Annual inflation rate in the US accelerated to 8.6% in May of 2022, the highest since December of 1981. The past six months have been the stock market's worst start to a year since the 70s when inflation rose to 12% in 1974 before hitting 14.5% in 1980.
During that time, the chairman of the Federal Reserve, Paul Volcker, was brought in because of his hardline approach to inflation. He pushed interest rates to nearly 20%, throwing a cold bucket of water on the economy. The result was painful and instantaneous for Americans as people stopped buying and unemployment rose over 10%—but by 1986, inflation was back down to 1%.
However, today’s Federal Reserve is striving to avoid a sudden and drastic shift to the economy, which would likely result in a painful recession. By raising the federal target fund rates incrementally, they hope to slow the rapid rise of inflation without needing to resort to Volcker’s sudden and sharp increase. And in the interim, Americans are feeling the effects.
How does a bear market affect me?
Since World War II, fourteen bear markets have pulled the S&P down an average of 30%. The good news? The average bear market lasts 359 days, meaning the market has always recovered.
But bear markets can be painful for those who get caught in the downward swipe, and its effects reverberate through the economy in many different ways.
Cost of Living
No matter their income level, most Americans are feeling the effects inflation is having on the cost of living. As the prices of goods and services have gone up, housing, food, fuel, and healthcare have all started costing Americans a bigger portion of their paychecks, and even the richest billionaires have lost a collective $1.4 trillion in the past six months.

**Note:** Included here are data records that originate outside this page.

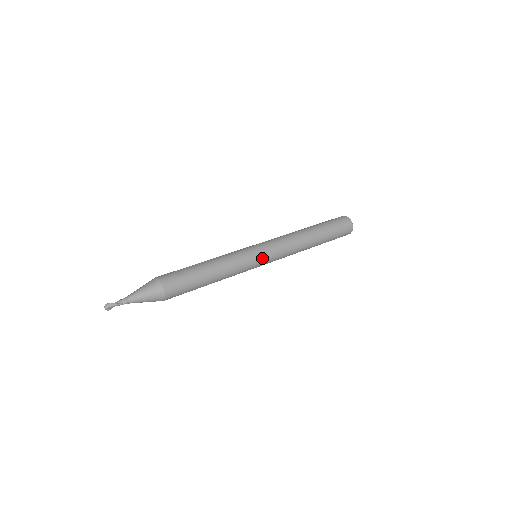
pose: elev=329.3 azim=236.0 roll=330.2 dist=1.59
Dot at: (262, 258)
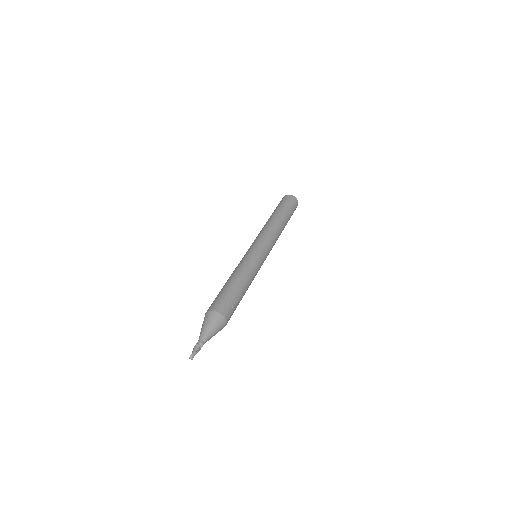
Dot at: (265, 259)
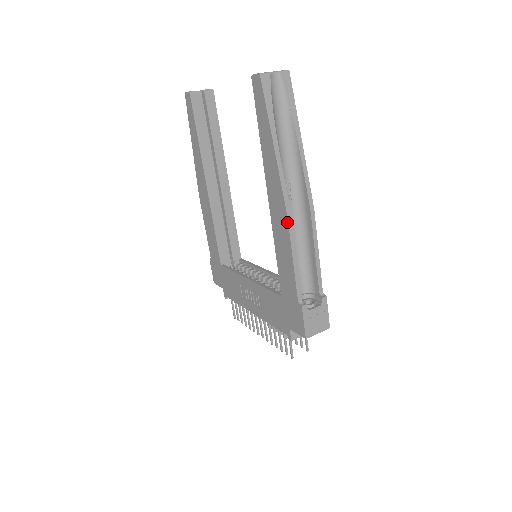
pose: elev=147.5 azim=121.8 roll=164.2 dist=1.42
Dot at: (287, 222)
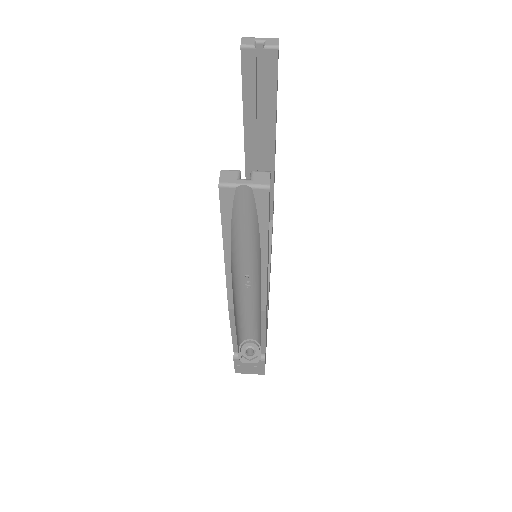
Dot at: (228, 310)
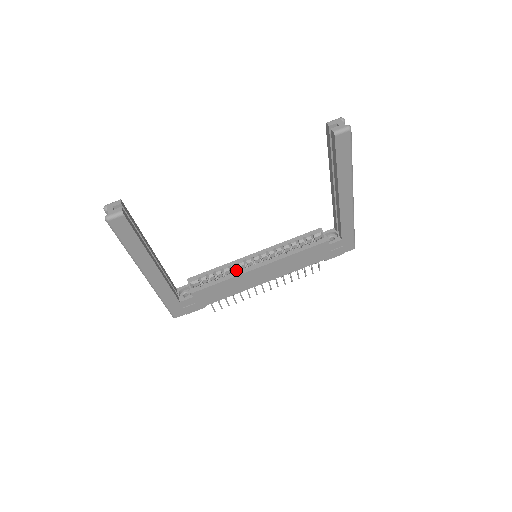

At the beginning of 2022, Social Security was adjusted 5.9% for inflation, and that number is expected to be adjusted again with a cost-of-living adjustment closer to 8% at the end of 2022.
Cost of Running a Business
As the cost of living continues to rise, employees are demanding higher wages. On the flip side, employers are also being squeezed by the great recession, causing a lack of available talent. This puts employees in a strong position to demand higher wages. This, along with the rising cost of travel, raw materials, and weak investments, puts the bottom line once again in jeopardy for companies.
To copy with the rising costs of employment, we encourage our clients to think defensively about their expense budgets and risk management—from cash holdings to cybersecurity.
Fuel and Transportation Concerns
It's hard to predict how exactly the war will affect supply chains, but there are key areas where issues are expected. For example, today’s national average price of gasoline is $4.80, compared to $3.13 from last year—a number which has not only been draining for commuters, but has also affected the supply chain with both the costs and timeliness of shipping. Other issues include key material shortages, material cost increases, production capacity impacts, demand volatility, and capacity constraints.
To prepare for disruptions, you should evaluate vulnerabilities in your supply chain, including building inventory of essential supplies, diversifying suppliers, and moving to domestic suppliers when possible.
Investing
For many investors, seeing a dip in your portfolio may make you want to pull your money, but this is almost never the answer to a change in the market. Historically, it pays to stay the course: continue to buy and hold index funds, don't try to predict the market, and only sell as part of a long-term strategy.
During bear markets, it may also be appealing to invest more since bear markets are historically fantastic opportunities to build wealth for longer-term investors. Although there might be some advantageous opportunities, it’s also important to continue to grow your savings in periods of market volatility.